**EXERCISE**. Reproduce the text of all the rows below word for word, leaving out the pictures.

LISTED RECORDS START

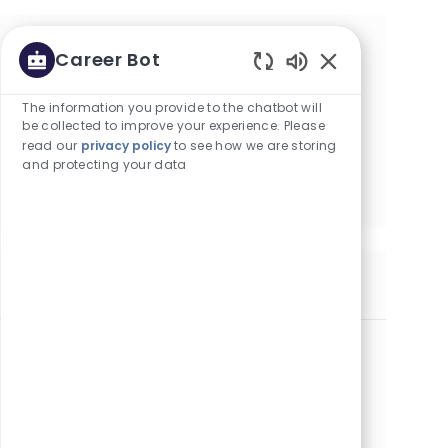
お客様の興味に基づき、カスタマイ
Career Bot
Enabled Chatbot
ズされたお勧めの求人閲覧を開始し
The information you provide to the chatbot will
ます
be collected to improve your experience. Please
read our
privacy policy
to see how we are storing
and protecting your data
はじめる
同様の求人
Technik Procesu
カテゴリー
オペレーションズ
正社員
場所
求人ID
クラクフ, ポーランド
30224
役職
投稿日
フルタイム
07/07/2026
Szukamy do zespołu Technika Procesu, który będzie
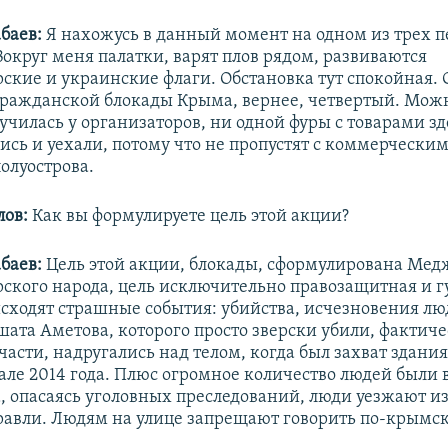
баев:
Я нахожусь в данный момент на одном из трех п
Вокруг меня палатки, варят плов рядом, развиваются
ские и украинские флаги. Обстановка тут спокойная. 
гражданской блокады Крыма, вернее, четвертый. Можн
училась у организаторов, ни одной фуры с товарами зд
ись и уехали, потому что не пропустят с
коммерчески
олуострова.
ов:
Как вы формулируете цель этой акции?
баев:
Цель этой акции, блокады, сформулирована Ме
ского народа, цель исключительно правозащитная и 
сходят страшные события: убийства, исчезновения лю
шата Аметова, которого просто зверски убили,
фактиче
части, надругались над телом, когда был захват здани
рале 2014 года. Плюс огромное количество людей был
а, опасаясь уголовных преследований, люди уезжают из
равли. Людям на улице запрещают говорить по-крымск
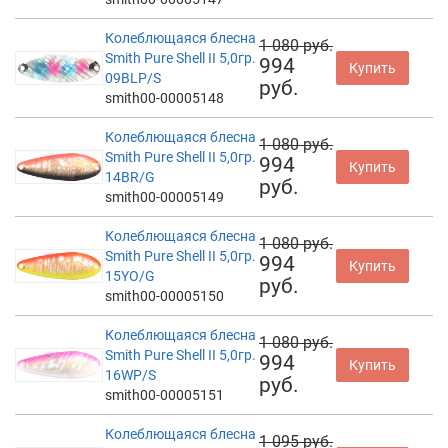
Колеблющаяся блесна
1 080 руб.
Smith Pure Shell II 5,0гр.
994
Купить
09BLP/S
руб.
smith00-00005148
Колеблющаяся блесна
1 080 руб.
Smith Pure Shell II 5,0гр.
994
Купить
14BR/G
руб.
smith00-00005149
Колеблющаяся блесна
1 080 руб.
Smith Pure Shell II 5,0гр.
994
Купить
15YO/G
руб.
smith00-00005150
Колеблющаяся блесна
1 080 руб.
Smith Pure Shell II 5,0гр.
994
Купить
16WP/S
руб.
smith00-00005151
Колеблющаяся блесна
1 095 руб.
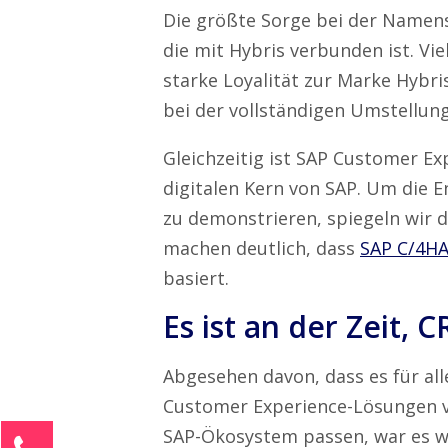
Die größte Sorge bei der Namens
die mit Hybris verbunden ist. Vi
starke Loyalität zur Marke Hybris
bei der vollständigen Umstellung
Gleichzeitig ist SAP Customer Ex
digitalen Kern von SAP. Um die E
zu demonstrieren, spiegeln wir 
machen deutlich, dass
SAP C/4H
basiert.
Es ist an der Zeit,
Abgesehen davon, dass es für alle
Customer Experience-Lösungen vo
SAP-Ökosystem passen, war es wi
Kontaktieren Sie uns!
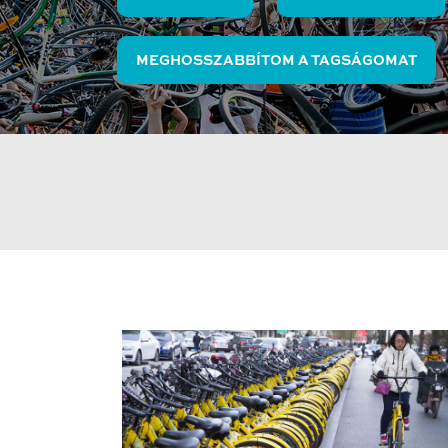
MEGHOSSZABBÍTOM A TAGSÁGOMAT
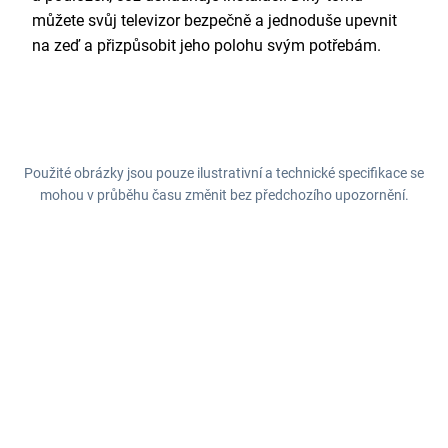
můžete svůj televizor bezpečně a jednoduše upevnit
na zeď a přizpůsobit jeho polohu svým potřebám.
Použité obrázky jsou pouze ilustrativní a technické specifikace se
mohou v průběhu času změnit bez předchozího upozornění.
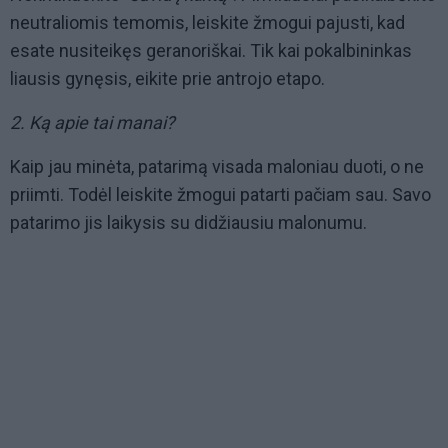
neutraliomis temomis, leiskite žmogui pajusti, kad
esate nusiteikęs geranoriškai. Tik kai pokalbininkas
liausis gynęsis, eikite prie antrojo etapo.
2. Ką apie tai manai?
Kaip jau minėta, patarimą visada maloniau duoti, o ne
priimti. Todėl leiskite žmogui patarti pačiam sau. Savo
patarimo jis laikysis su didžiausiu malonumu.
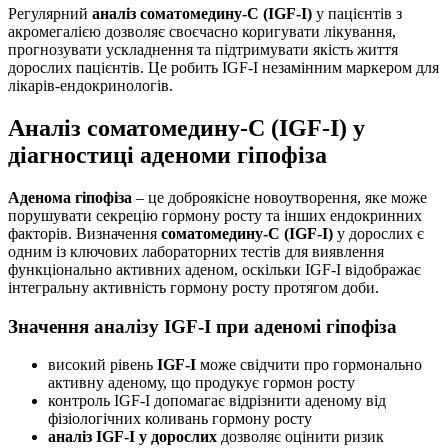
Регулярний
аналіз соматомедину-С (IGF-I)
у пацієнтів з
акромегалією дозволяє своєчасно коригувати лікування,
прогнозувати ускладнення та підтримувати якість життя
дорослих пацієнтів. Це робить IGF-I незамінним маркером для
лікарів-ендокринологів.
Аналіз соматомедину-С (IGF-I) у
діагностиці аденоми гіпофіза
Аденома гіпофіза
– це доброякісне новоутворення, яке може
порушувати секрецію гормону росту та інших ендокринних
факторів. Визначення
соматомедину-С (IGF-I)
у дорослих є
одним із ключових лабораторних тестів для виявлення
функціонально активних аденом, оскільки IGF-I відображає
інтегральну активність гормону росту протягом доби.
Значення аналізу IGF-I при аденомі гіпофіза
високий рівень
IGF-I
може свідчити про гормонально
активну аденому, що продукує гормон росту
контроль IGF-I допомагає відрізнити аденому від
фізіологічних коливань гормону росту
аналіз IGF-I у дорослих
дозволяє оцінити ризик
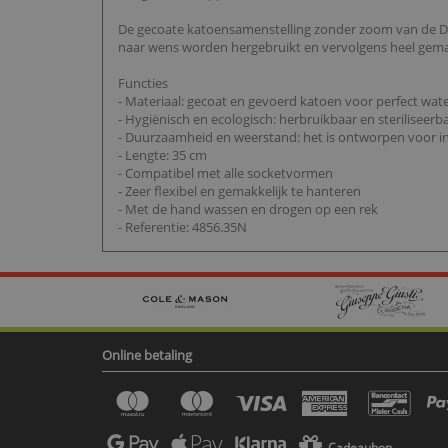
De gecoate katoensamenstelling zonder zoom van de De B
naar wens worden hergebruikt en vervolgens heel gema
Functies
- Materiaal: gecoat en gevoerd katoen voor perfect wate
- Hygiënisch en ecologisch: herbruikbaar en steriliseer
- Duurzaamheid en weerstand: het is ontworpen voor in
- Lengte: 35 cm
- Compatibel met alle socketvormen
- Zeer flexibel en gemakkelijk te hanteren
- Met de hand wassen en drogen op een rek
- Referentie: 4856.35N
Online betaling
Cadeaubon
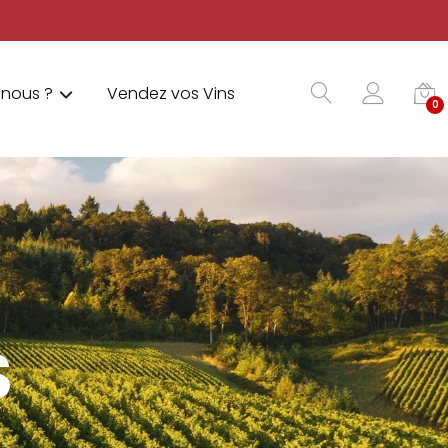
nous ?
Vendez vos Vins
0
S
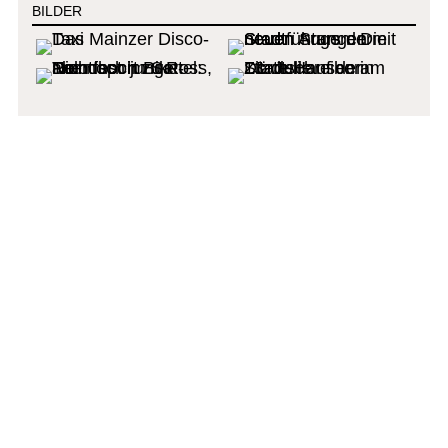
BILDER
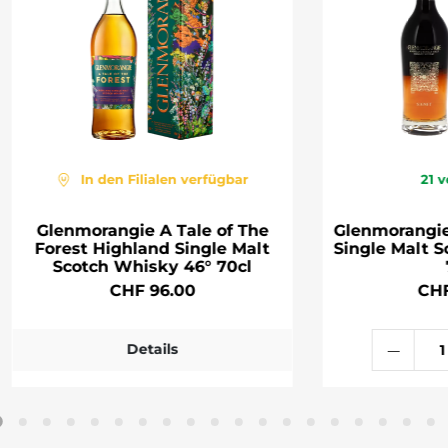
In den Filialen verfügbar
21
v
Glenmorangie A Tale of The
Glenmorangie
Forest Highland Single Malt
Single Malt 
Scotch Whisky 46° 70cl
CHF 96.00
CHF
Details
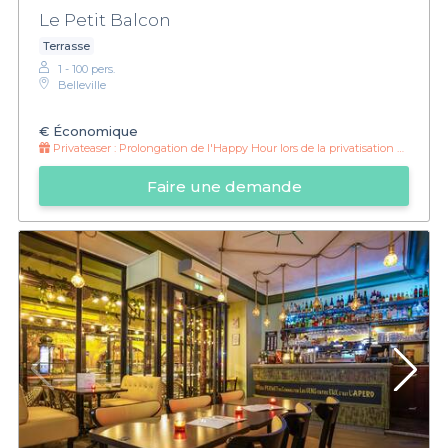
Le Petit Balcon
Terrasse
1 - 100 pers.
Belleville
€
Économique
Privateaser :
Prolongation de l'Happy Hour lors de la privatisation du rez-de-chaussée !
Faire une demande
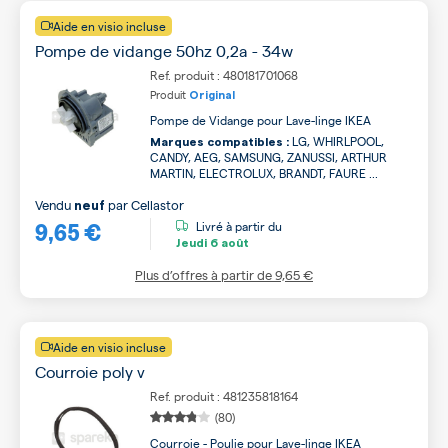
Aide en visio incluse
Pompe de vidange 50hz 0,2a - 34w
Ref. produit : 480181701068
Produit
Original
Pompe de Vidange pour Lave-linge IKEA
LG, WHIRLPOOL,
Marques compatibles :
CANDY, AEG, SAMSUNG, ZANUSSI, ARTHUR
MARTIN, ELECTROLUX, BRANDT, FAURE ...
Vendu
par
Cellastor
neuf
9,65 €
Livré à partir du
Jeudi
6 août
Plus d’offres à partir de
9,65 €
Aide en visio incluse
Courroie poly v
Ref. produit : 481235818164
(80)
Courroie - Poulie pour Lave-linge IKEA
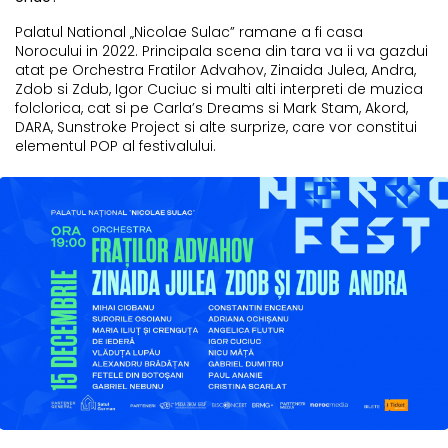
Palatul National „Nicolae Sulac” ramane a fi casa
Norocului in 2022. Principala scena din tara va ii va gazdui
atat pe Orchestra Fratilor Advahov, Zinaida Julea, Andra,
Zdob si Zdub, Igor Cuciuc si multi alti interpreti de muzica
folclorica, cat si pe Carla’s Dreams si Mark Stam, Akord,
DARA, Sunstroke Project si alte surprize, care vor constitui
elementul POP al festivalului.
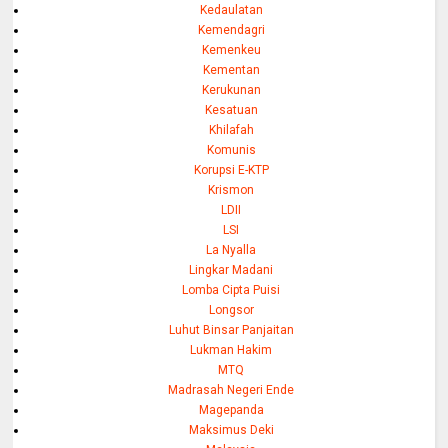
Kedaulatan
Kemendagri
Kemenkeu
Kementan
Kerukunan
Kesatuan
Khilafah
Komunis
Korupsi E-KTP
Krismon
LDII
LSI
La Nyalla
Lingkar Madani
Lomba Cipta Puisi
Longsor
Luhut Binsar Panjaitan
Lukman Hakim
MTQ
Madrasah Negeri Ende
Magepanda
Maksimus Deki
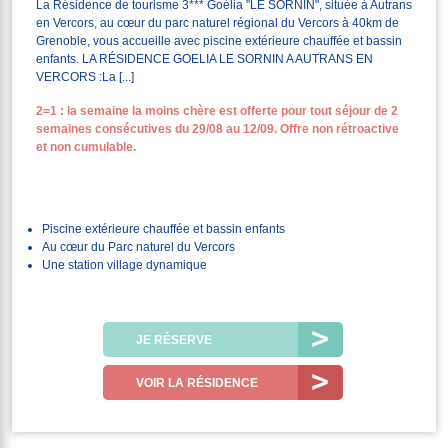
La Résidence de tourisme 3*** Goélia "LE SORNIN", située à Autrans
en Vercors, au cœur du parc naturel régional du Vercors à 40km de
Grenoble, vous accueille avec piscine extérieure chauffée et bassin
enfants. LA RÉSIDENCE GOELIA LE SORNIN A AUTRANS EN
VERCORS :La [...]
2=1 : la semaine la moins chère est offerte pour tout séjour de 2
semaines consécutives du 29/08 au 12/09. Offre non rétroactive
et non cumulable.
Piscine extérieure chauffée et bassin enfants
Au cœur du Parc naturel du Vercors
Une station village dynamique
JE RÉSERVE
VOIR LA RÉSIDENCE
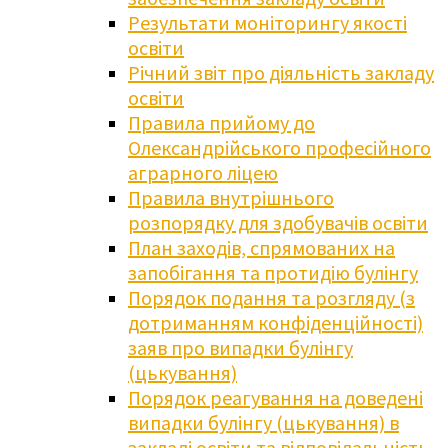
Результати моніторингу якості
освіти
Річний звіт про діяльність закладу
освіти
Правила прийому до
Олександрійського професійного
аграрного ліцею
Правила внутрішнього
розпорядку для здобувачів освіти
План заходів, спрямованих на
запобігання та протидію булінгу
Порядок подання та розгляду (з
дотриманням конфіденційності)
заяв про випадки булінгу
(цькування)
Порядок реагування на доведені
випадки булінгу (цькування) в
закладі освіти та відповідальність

LISTED RECORDS END

**EXERCISE SOLUTION**.
お客様の興味に基づき、カスタマイ
Career Bot
Enabled Chatbot
ズされたお勧めの求人閲覧を開始し
The information you provide to the chatbot will
ます
be collected to improve your experience. Please
read our
privacy policy
to see how we are storing
and protecting your data
はじめる
同様の求人
Technik Procesu
カテゴリー
オペレーションズ
正社員
場所
求人ID
クラクフ, ポーランド
30224
役職
投稿日
フルタイム
07/07/2026
Szukamy do zespołu Technika Procesu, który będzie
баев:
Я нахожусь в данный момент на одном из трех п
Вокруг меня палатки, варят плов рядом, развиваются
ские и украинские флаги. Обстановка тут спокойная. 
гражданской блокады Крыма, вернее, четвертый. Можн
училась у организаторов, ни одной фуры с товарами зд
ись и уехали, потому что не пропустят с
коммерчески
олуострова.
ов:
Как вы формулируете цель этой акции?
баев:
Цель этой акции, блокады, сформулирована Ме
ского народа, цель исключительно правозащитная и 
сходят страшные события: убийства, исчезновения лю
шата Аметова, которого просто зверски убили,
фактиче
части, надругались над телом, когда был захват здани
рале 2014 года. Плюс огромное количество людей был
а, опасаясь уголовных преследований, люди уезжают из
равли. Людям на улице запрещают говорить по-крымск
Колеблющаяся блесна
1 080 руб.
Smith Pure Shell II 5,0гр.
994
Купить
09BLP/S
руб.
smith00-00005148
Колеблющаяся блесна
1 080 руб.
Smith Pure Shell II 5,0гр.
994
Купить
14BR/G
руб.
smith00-00005149
Колеблющаяся блесна
1 080 руб.
Smith Pure Shell II 5,0гр.
994
Купить
15YO/G
руб.
smith00-00005150
Колеблющаяся блесна
1 080 руб.
Smith Pure Shell II 5,0гр.
994
Купить
16WP/S
руб.
smith00-00005151
Колеблющаяся блесна
1 095 руб.
Die größte Sorge bei der Namens
die mit Hybris verbunden ist. Vi
starke Loyalität zur Marke Hybris
bei der vollständigen Umstellung
Gleichzeitig ist SAP Customer Ex
digitalen Kern von SAP. Um die E
zu demonstrieren, spiegeln wir 
machen deutlich, dass
SAP C/4H
basiert.
Es ist an der Zeit,
Abgesehen davon, dass es für alle
Customer Experience-Lösungen vo
SAP-Ökosystem passen, war es wi
Kontaktieren Sie uns!
MEGHOSSZABBÍTOM A TAGSÁGOMAT
můžete svůj televizor bezpečně a jednoduše upevnit
na zeď a přizpůsobit jeho polohu svým potřebám.
Použité obrázky jsou pouze ilustrativní a technické specifikace se
mohou v průběhu času změnit bez předchozího upozornění.
neutraliomis temomis, leiskite žmogui pajusti, kad
esate nusiteikęs geranoriškai. Tik kai pokalbininkas
liausis gynęsis, eikite prie antrojo etapo.
2. Ką apie tai manai?
Kaip jau minėta, patarimą visada maloniau duoti, o ne
priimti. Todėl leiskite žmogui patarti pačiam sau. Savo
patarimo jis laikysis su didžiausiu malonumu.
Регулярний
аналіз соматомедину-С (IGF-I)
у пацієнтів з
акромегалією дозволяє своєчасно коригувати лікування,
прогнозувати ускладнення та підтримувати якість життя
дорослих пацієнтів. Це робить IGF-I незамінним маркером для
лікарів-ендокринологів.
Аналіз соматомедину-С (IGF-I) у
діагностиці аденоми гіпофіза
Аденома гіпофіза
– це доброякісне новоутворення, яке може
порушувати секрецію гормону росту та інших ендокринних
факторів. Визначення
соматомедину-С (IGF-I)
у дорослих є
одним із ключових лабораторних тестів для виявлення
функціонально активних аденом, оскільки IGF-I відображає
інтегральну активність гормону росту протягом доби.
Значення аналізу IGF-I при аденомі гіпофіза
високий рівень
IGF-I
може свідчити про гормонально
активну аденому, що продукує гормон росту
контроль IGF-I допомагає відрізнити аденому від
фізіологічних коливань гормону росту
аналіз IGF-I у дорослих
дозволяє оцінити ризик
De gecoate katoensamenstelling zonder zoom van de De B
naar wens worden hergebruikt en vervolgens heel gema
Functies
- Materiaal: gecoat en gevoerd katoen voor perfect wate
- Hygiënisch en ecologisch: herbruikbaar en steriliseer
- Duurzaamheid en weerstand: het is ontworpen voor in
- Lengte: 35 cm
- Compatibel met alle socketvormen
- Zeer flexibel en gemakkelijk te hanteren
- Met de hand wassen en drogen op een rek
- Referentie: 4856.35N
Online betaling
Cadeaubon
nous ?
Vendez vos Vins
0
S
BILDER
In den Filialen verfügbar
21
v
Glenmorangie A Tale of The
Glenmorangie
Forest Highland Single Malt
Single Malt 
Scotch Whisky 46° 70cl
CHF 96.00
CHF
Details
Le Petit Balcon
Terrasse
1 - 100 pers.
Belleville
€
Économique
Privateaser :
Prolongation de l'Happy Hour lors de la privatisation du rez-de-chaussée !
Faire une demande
Aide en visio incluse
Pompe de vidange 50hz 0,2a - 34w
Ref. produit : 480181701068
Produit
Original
Pompe de Vidange pour Lave-linge IKEA
LG, WHIRLPOOL,
Marques compatibles :
CANDY, AEG, SAMSUNG, ZANUSSI, ARTHUR
MARTIN, ELECTROLUX, BRANDT, FAURE ...
Vendu
par
Cellastor
neuf
9,65 €
Livré à partir du
Jeudi
6 août
Plus d’offres à partir de
9,65 €
Aide en visio incluse
Courroie poly v
Ref. produit : 481235818164
(80)
Courroie - Poulie pour Lave-linge IKEA
Palatul National „Nicolae Sulac” ramane a fi casa
Norocului in 2022. Principala scena din tara va ii va gazdui
atat pe Orchestra Fratilor Advahov, Zinaida Julea, Andra,
Zdob si Zdub, Igor Cuciuc si multi alti interpreti de muzica
folclorica, cat si pe Carla’s Dreams si Mark Stam, Akord,
DARA, Sunstroke Project si alte surprize, care vor constitui
elementul POP al festivalului.
Kedaulatan
Kemendagri
Kemenkeu
Kementan
Kerukunan
Kesatuan
Khilafah
Komunis
Korupsi E-KTP
Krismon
LDII
LSI
La Nyalla
Lingkar Madani
Lomba Cipta Puisi
Longsor
Luhut Binsar Panjaitan
Lukman Hakim
MTQ
Madrasah Negeri Ende
Magepanda
Maksimus Deki
La Résidence de tourisme 3*** Goélia "LE SORNIN", située à Autrans
en Vercors, au cœur du parc naturel régional du Vercors à 40km de
Grenoble, vous accueille avec piscine extérieure chauffée et bassin
enfants. LA RÉSIDENCE GOELIA LE SORNIN A AUTRANS EN
VERCORS :La [...]
2=1 : la semaine la moins chère est offerte pour tout séjour de 2
semaines consécutives du 29/08 au 12/09. Offre non rétroactive
et non cumulable.
Piscine extérieure chauffée et bassin enfants
Au cœur du Parc naturel du Vercors
Une station village dynamique
JE RÉSERVE
VOIR LA RÉSIDENCE
Результати моніторингу якості
освіти
Річний звіт про діяльність закладу
освіти
Правила прийому до
Олександрійського професійного
аграрного ліцею
Правила внутрішнього
розпорядку для здобувачів освіти
План заходів, спрямованих на
запобігання та протидію булінгу
Порядок подання та розгляду (з
дотриманням конфіденційності)
заяв про випадки булінгу
(цькування)
Порядок реагування на доведені
випадки булінгу (цькування) в
закладі освіти та відповідальність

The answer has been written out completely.